He added: “The problem for Donald Trump and Stephen Miller was that Illinoisans did notice.”



Affordability

It wasn’t all about Trump, though. In a midterm dominated by cost-of-living concerns, Democratic governors zeroed in on three ways to ease the pinch on voters’ wallets: more housing, more energy and more access to health care.

They pitched programs to build more affordable housing and called for crackdowns on private investors “snatching up homes by the hundreds and thousands at a time” and driving up rents. They scolded PJM, the regional electricity grid manager in the mid-Atlantic, for being too slow in bringing new power projects online and called for a two-year price-cap extension. And they touted their efforts to drive economic investment in their state and create more jobs.

“Affordability: It’s not a word we just discovered — certainly not a hoax,” Newsom said in another swipe at Trump, adding later that “I recognize that the new ‘cost of eggs’ is now your energy bill.”

Whitmer, who bashed tariffs for hiking the cost of building materials and “further exacerbating our housing shortage,” proposed an affordable-housing tax credit along with modernizing zoning and construction rules. She also called to cap interest rates on medical debt. Beshear’s budget called for $100 million to lower the cost of health care coverage, $125 million for a rural hospital fund and $50 million for food banks. Shapiro included a $1 billion “critical infrastructure fund” in his budget to help bankroll more housing.

“Last year, the majority in Washington, D.C., voted to slash Medicaid and SNAP by a trillion dollars, ripping health care and food away from millions of our neighbors, family, and friends. They went home and did nothing and let premiums on the Affordable Care Act skyrocket,” Whitmer said. “I’m calling on members of Congress: Renew the ACA subsidies. ”




Artificial Intelligence

Democrats who rushed to embrace the artificial intelligence industry are recalibrating amid voter backlash. At least half a dozen of the party’s governors are pushing to pause tax incentives for data centers or put new guardrails around them in an effort to protect ratepayers and resources. Some of those same state executives are calling to regulate AI chatbots and implement other safeguards for consumers.

But, in a sign of the tricky and fast-moving politics of AI, they’re still seeking industry investments to boost their states’ economies and are even integrating AI into their workforces and government functions.

* * * * * * *

#### Work item A
Answer these questions from the text on Democratic governors:
(i) How much did Beshear's budget call for a rural hospital fund?
(ii) Which regional electricity grid manager did the governors scold?
(iii) How many of the party's governors are pushing to pause tax incentives for data centers or put new guardrails around them?
#### Work item B
Please extract the passage of the text on Democratic governors starting at "But, in a sign" and ending at "and government functions.".
The data comes from a different source than the text on Democratic governors.

* * * * * * *

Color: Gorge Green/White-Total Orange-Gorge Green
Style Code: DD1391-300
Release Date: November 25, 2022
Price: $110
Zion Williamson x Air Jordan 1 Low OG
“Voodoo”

* * * * * * *

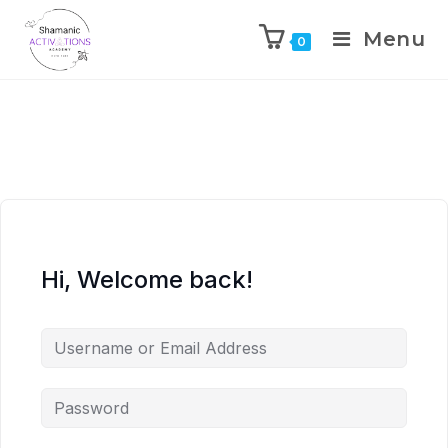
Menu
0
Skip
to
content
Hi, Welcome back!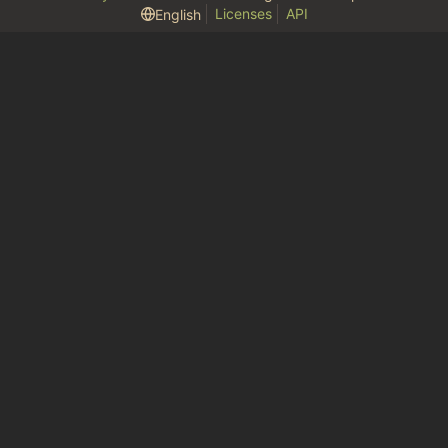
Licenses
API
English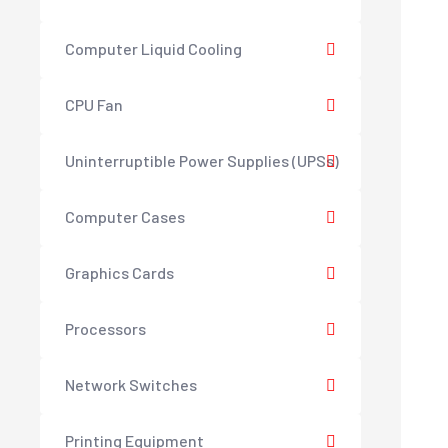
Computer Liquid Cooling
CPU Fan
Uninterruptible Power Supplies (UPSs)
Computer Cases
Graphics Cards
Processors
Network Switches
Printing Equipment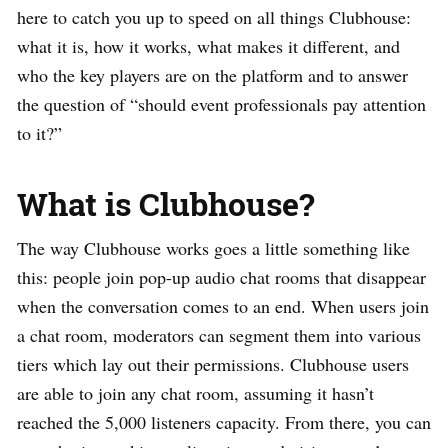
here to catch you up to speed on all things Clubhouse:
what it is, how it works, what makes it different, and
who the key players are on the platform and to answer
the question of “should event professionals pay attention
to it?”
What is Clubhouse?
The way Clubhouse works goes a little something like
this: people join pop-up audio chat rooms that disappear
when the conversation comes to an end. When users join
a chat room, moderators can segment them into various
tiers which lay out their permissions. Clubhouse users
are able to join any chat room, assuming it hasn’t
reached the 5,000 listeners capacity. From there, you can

* * * * * * *

#### Reply A
(i) $125 million
(ii) PJM
(iii) At least half a dozen

#### Reply B
But, in a sign of the tricky and fast-moving politics of AI, they’re still seeking industry investments to boost their states’ economies and are even integrating AI into their workforces and government functions.